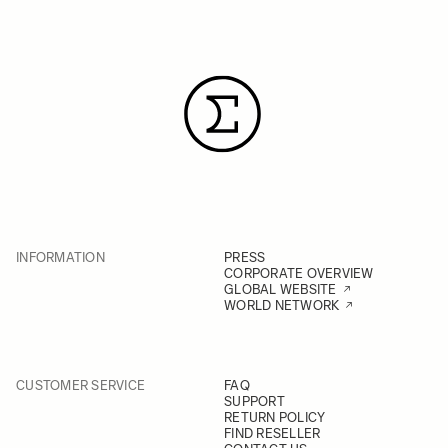
INFORMATION
PRESS
CORPORATE OVERVIEW
GLOBAL WEBSITE
WORLD NETWORK
CUSTOMER SERVICE
FAQ
SUPPORT
RETURN POLICY
FIND RESELLER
###
ABOUT THIS EXERCISE - Reproduce the listing exactly, but omit every picture in it.

SOLUTION FOR THIS PROBLEM -
INFORMATION
PRESS
CORPORATE OVERVIEW
GLOBAL WEBSITE
WORLD NETWORK
CUSTOMER SERVICE
FAQ
SUPPORT
RETURN POLICY
FIND RESELLER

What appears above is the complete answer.